On a vu dans de nombreux articles de presse la relation de
violation de frontières par les troupes allemandes avant même la
déclaration de guerre (3 août, 18 h). La relation d'une visite
de patrouille bavaroise s'approchant de Parux ce 3 août à 8
heures du matin, est sans doute à l'origine de la confusion du
Bulletin de Meurthe-et-Moselle (édition du 11 janvier
1915), que reprend Gabriel Hanotaux dans son
Histoire illustrée de la guerre de 14
: « Le lundi 3 août, à 8 heures du matin (avant la
déclaration de guerre), 200 à 300 Bavarois pénètrent dans Parux,
font évacuer les maisons et rassemblent les habitants dans
l'église, après avoir fusillé sans jugement et sous le faux
prétexte que des coups de feu avaient été tirés sur eux : MM.
Victor Petitfils (40 ans); son beau-frère, Jean Zan Zotera,
sujet italien (40 ans) ; J.-B. Petitfils (58 ans), et Joseph
Martin (35 ans). A 9 heures, après avoir méthodiquement déménagé
les meubles et autres objets de quelque valeur, les soldats
procèdent, à l'aide de pastilles incendiaires lancées sur les
toits, à la destruction des maisons, sans en évacuer le bétail,
puis font sortir les prisonniers de l'église. ».

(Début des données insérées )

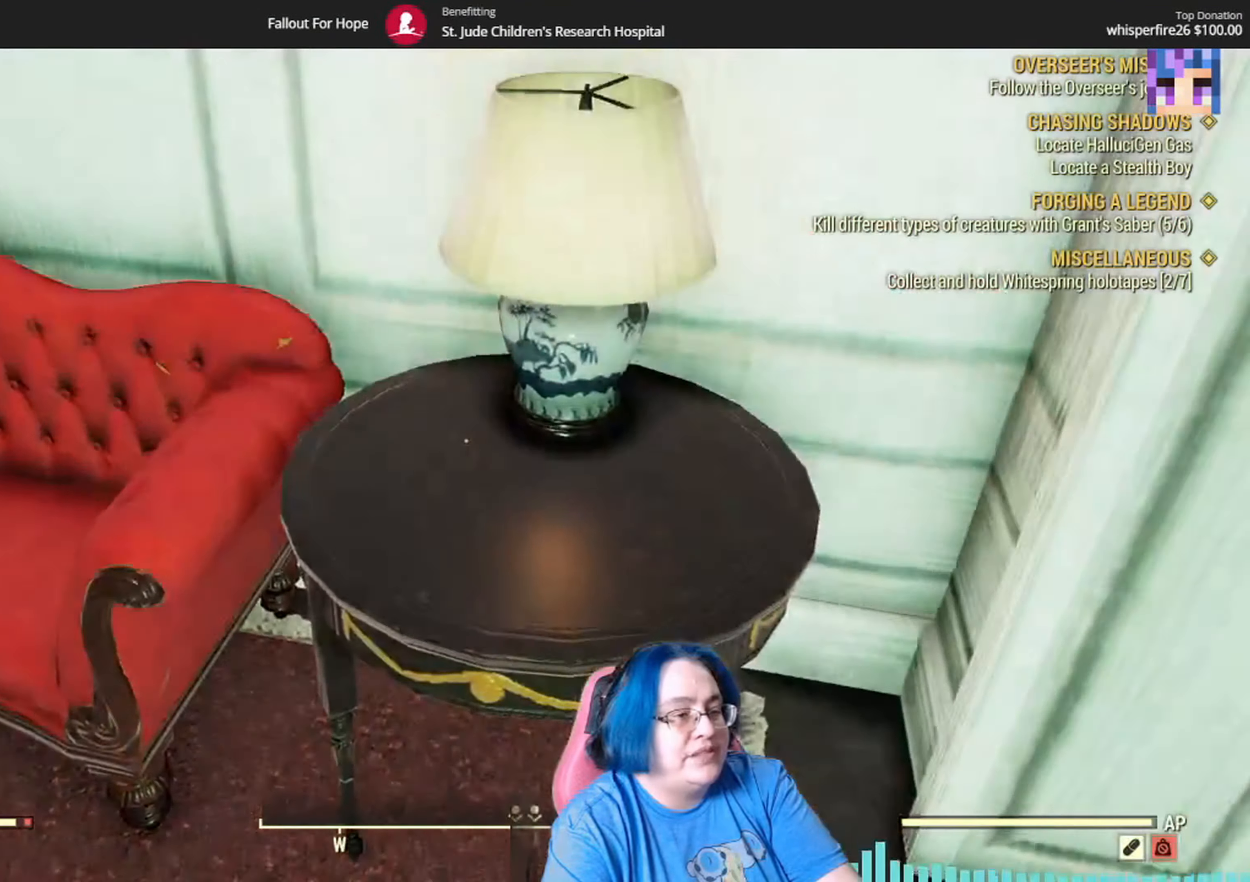
{"buttons": [], "left_stick": "up", "right_stick": "left", "events": [[33, "right_stick", "center"], [167, "right_stick", "down-left"], [267, "left_stick", "up"], [367, "right_stick", "left"]]}
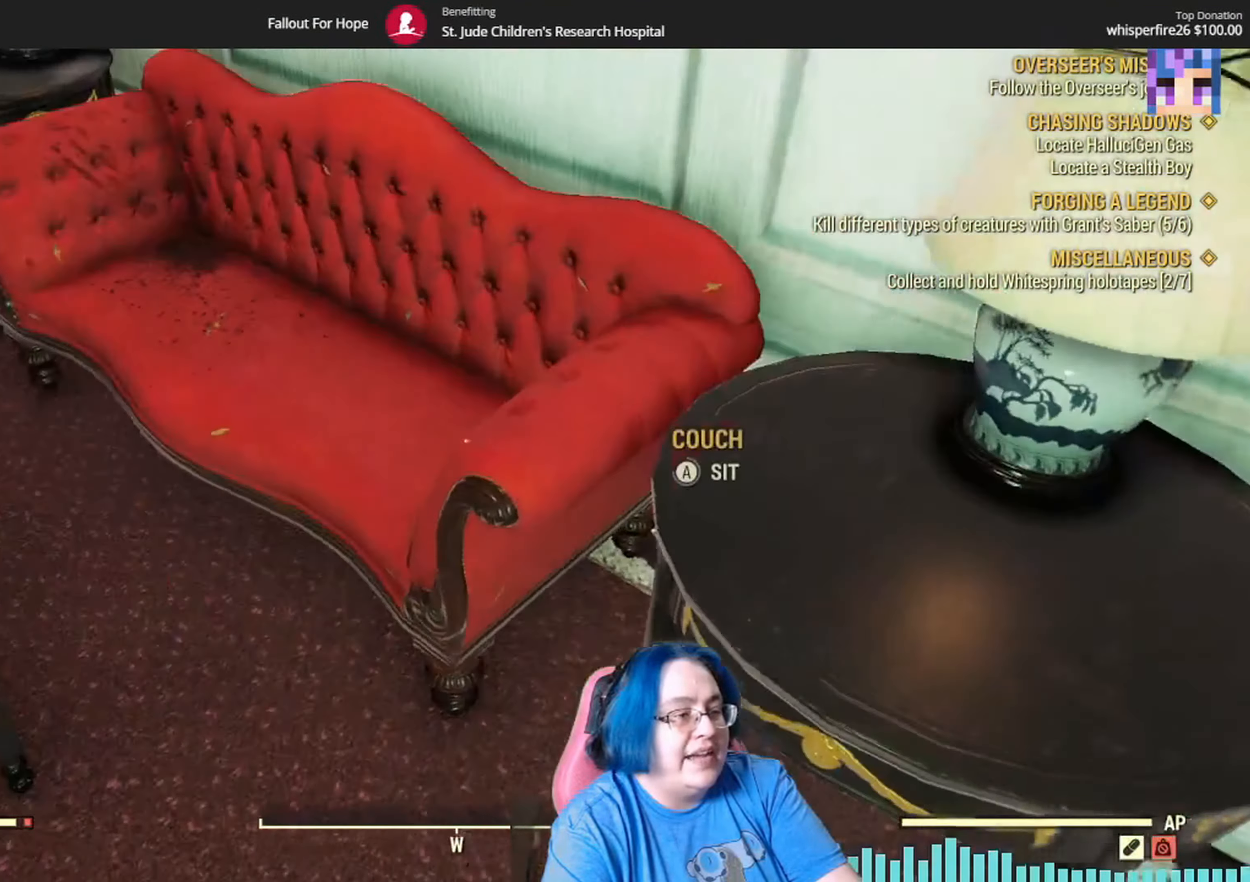
{"buttons": [], "left_stick": "up", "right_stick": "center", "events": [[367, "L1", "down"], [433, "L1", "up"], [466, "right_stick", "center"]]}
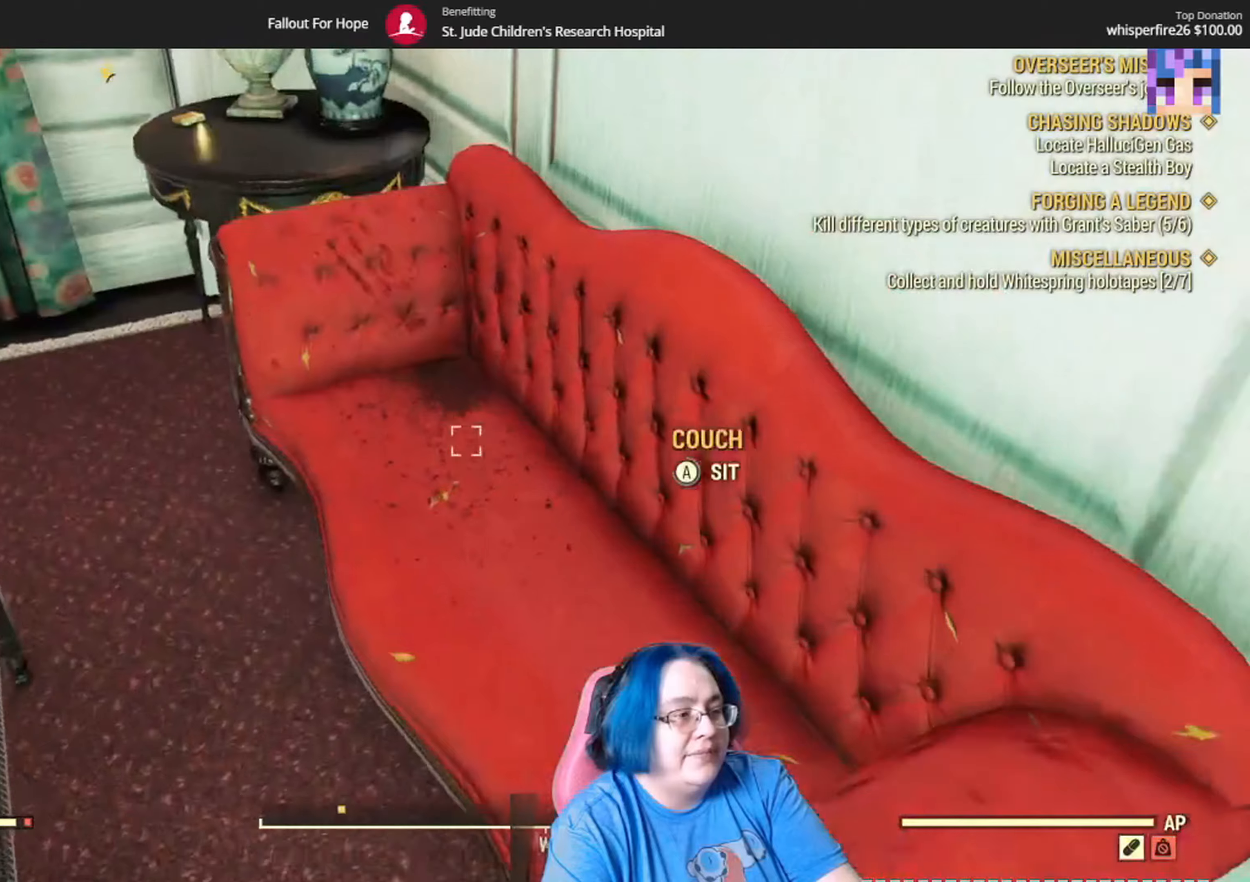
{"buttons": ["L1"], "left_stick": "up", "right_stick": "center", "events": [[167, "right_stick", "up-left"], [267, "L1", "down"], [367, "L1", "up"], [501, "L1", "down"], [501, "right_stick", "center"]]}
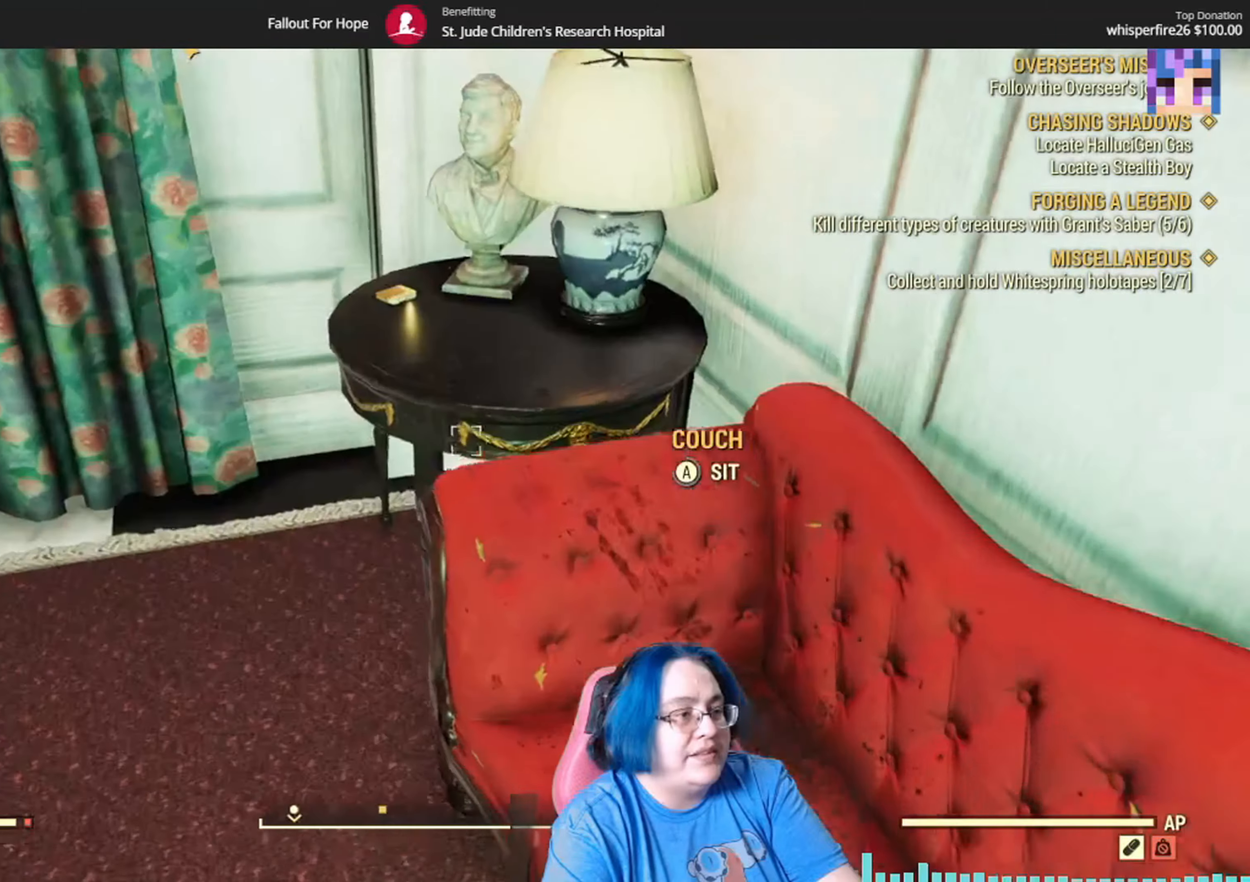
{"buttons": [], "left_stick": "center", "right_stick": "down-right", "events": [[67, "L1", "up"], [434, "right_stick", "down-right"], [467, "left_stick", "center"]]}
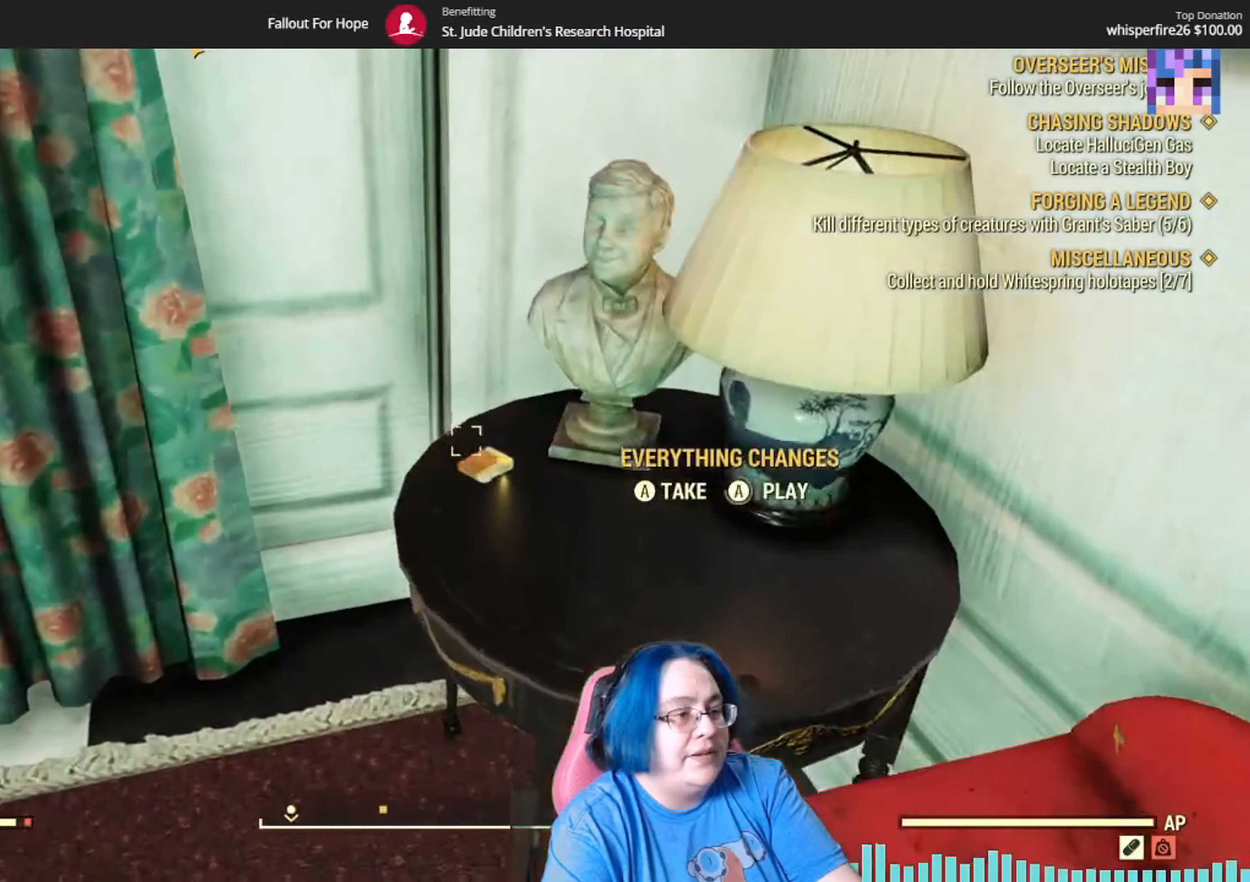
{"buttons": [], "left_stick": "center", "right_stick": "center", "events": [[34, "right_stick", "center"]]}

Car ce n'est que le 10 août que les Bavaraois, entrés dans
Blâmont depuis le 8 août, feront mouvement vers le sud, brûlant
Parux et Nonhigny.
Le mensonge du 3
août 1914
René Puaux
Ed. Payot, paris, 1917
L'agression allemande
[...]
Région de Cirey-sur-Vezouze
A l'est de Lunéville, à la hauteur de Blamont, à Badonviller, la
frontière franco-allemande est en dents de scie. Dans l'une de
ces encoches est le village de Bertramboix, proche de
Cirey-sur-Vezouze. Les uhlans entourèrent Bertrambois dans la
matinée du 2 août. Un message de Rambervilliers, 2 août, 11
heures, l'annonce en ces termes:
Le général Legrand fait savoir que le receveur des douanes de
Bertramboix vient de télégraphier qu'il était environné de
uhlans et s'attend à une attaque.
Ce fut la seule et dernière nouvelle que Ton reçut de
Bertramboix. Les cavaliers ennemis furent aperçus devant Cirey.
Le lendemain matin 3 août, à 8 heures, des patrouilles
allemandes se dirigeaient sur Cirey-sur-Vezouze, cette fois
venant de la direction du sud. Elles atteignirent le village de
Parux à quelques kilomètres à l'est de Badonviller. Les
patrouilles appartenaient à un régiment bavarois.
Cette région avait déjà été visitée le 29 juillet par des
patrouilles allemandes qui furent vues dans les bois de Parux et
de Petitmont (1).
1. La vie en Lorraine, janvier 1915, p. 177.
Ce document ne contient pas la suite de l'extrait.